Robert Lee, founder of Lee Tennis, 85
Robert Lee, founder of Lee Tennis Products in Charlottesville, Virginia, and one of the founders of the U.S. Tennis Court and Track Builders Association, which later became the American Sports Builders Association, died on April 5. He was 85 years old.
Lee was a longtime fixture in the tennis industry.
He was born in Raleigh, North Carolina in 1924, and served in World War II as a Navy pilot, searching for submarines of the New England coast. According to his son-in-law, John Welborn, Lee was one of the youngest pilots ever to have served.
He returned to Raleigh and went to NC State on the GI Bill and studied engineering. His first job after college was working as an engineer for the quarry where Har-Tru material was mined.
“He migrated into the tennis business from there and built most of the early Har-Tru courts back in the 50s and early 60s,” noted Welborn.
In 1964, Lee left Har-Tru and started the Robert Lee Company, making the product in Charlottesville, Virginia.
“He enjoyed the tennis boom of the early 70s, grew the accessory side of the business during the next few years and eventually added many innovations in growing Lee Tennis to where it is today,” Welborn continued.
1964 was also an auspicious year for Lee, who together with some industry colleagues, came up with the idea of organizing as a group to encourage others to pursue excellence in tennis court and running track construction. The idea, once presented, was unanimously endorsed, and the organization gained momentum, becoming the U.S. Tennis Court & Track Builders Association.
As time went on, the association developed a more formal structure, a paid management staff and eventually, the publications and documents, as well as the awards program and the certifications that it is known for today in its incarnation as the American Sports Builders Association.
In its presentation at the 2009 Technical Meeting, ASBA recognized the founders as well as charter members, including Bob Lee.
According to Welborn, Lee (who retired from the business in 1997) has left a lasting impression on the tennis industry.

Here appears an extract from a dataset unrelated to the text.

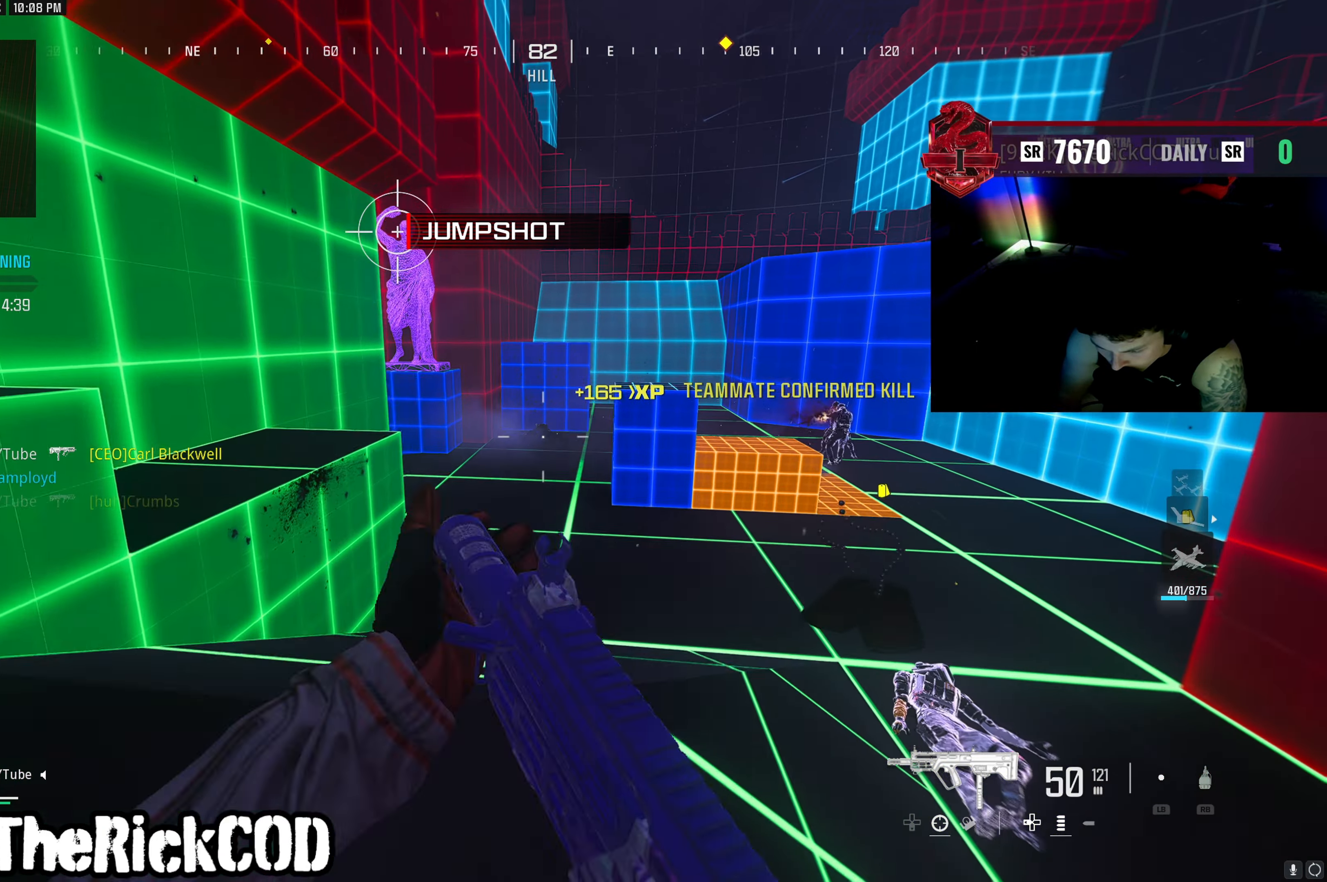
{"buttons": [], "left_stick": "up", "right_stick": "up-left", "events": [[67, "right_stick", "right"], [150, "R3", "down"], [167, "right_stick", "center"], [217, "left_stick", "up"], [250, "L3", "down"], [250, "R3", "up"], [300, "R3", "down"], [350, "right_stick", "left"], [367, "R3", "up"], [383, "L3", "up"], [500, "right_stick", "up-left"]]}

“Bob devised many of the construction techniques and principals still used today to build clay courts,” he states. “Eventually the company he founded ended up with the Har-Tru name which he had helped build up originally. Along the way, he helped many people enjoy playing on clay courts and he helped many others who constructed and cared for the courts make a good living and grow their businesses as well. He leaves behind many good friends in the industry, a great company which he started, lots of Har-tru court knowledge, and a legacy for doing things right.”